Adding more beacons after mapping
After planning your installation, installing the beacons, and mapping the venue with MapCreator you notice from the mapping analytics that the beacon environment is not good enough on all areas (i.e. typically first fix on iOS would require walking).
|Reminder: plan your installation carefully before installing, because re-installing and re-mapping takes considerable time. Prefer using more beacons, if unsure what is enough. Adding more beacons later means you need to do duplicate mapping work with MapCreator.|
If you end up in the situation that you need to add beacons, follow the steps below:
- Go to the area with red or yellow beacon environment analytics
- Use a beacon scanner app to check that all beacons you’ve installed area heard – no HW failure, no missing batteries etc.
- If needed, install more beacons
- Add mapping paths to all mapped area up to 30m around each beacon and for the best performance also on the floors above and below, if those were also already mapped.
Sometimes there can be a case, where an existing beacon needs to be moved. This can happen for example if you have accidentally mapped paths while having a beacon in your backpack. Moving a beacon can cause an issue if it remains on the map, as it can give invalid information to the positioning algorithm. Avoiding the issue is easy with the following steps:
- Change the minor code (and major if changing floors) of the beacon you move. This way when it will be heard from its new location it will be recognized as a new beacon.

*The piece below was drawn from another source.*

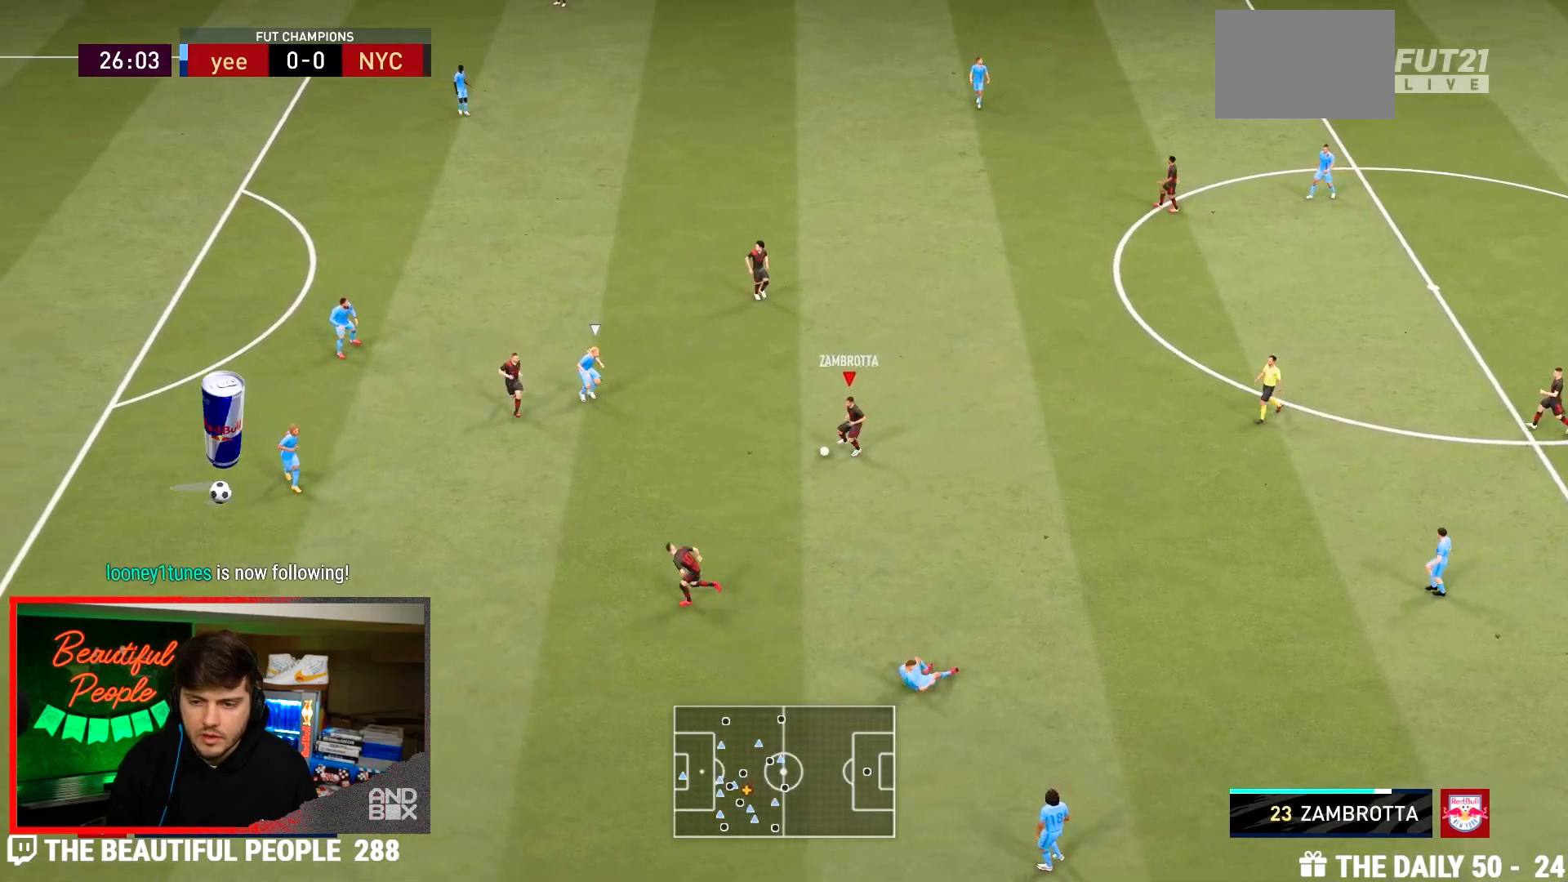
{"buttons": [], "left_stick": "left", "right_stick": "center", "events": [[17, "left_stick", "down-left"], [50, "CROSS", "down"], [117, "CROSS", "up"], [383, "left_stick", "left"]]}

- Place the beacon on its new location
- Add mapping paths to all mapped area up to 30m around the beacon and for the best performance also on the floors above and below, if those were also mapped when the beacon was installed to its previous location.
- Disable paths near the old beacon location and remap those (Optional)
Note that the analytics of the old place won’t change until you remap the old location (Step 4). Therefore, analytics might seem too optimistic, as the system thinks the beacon still exists in it’s old location.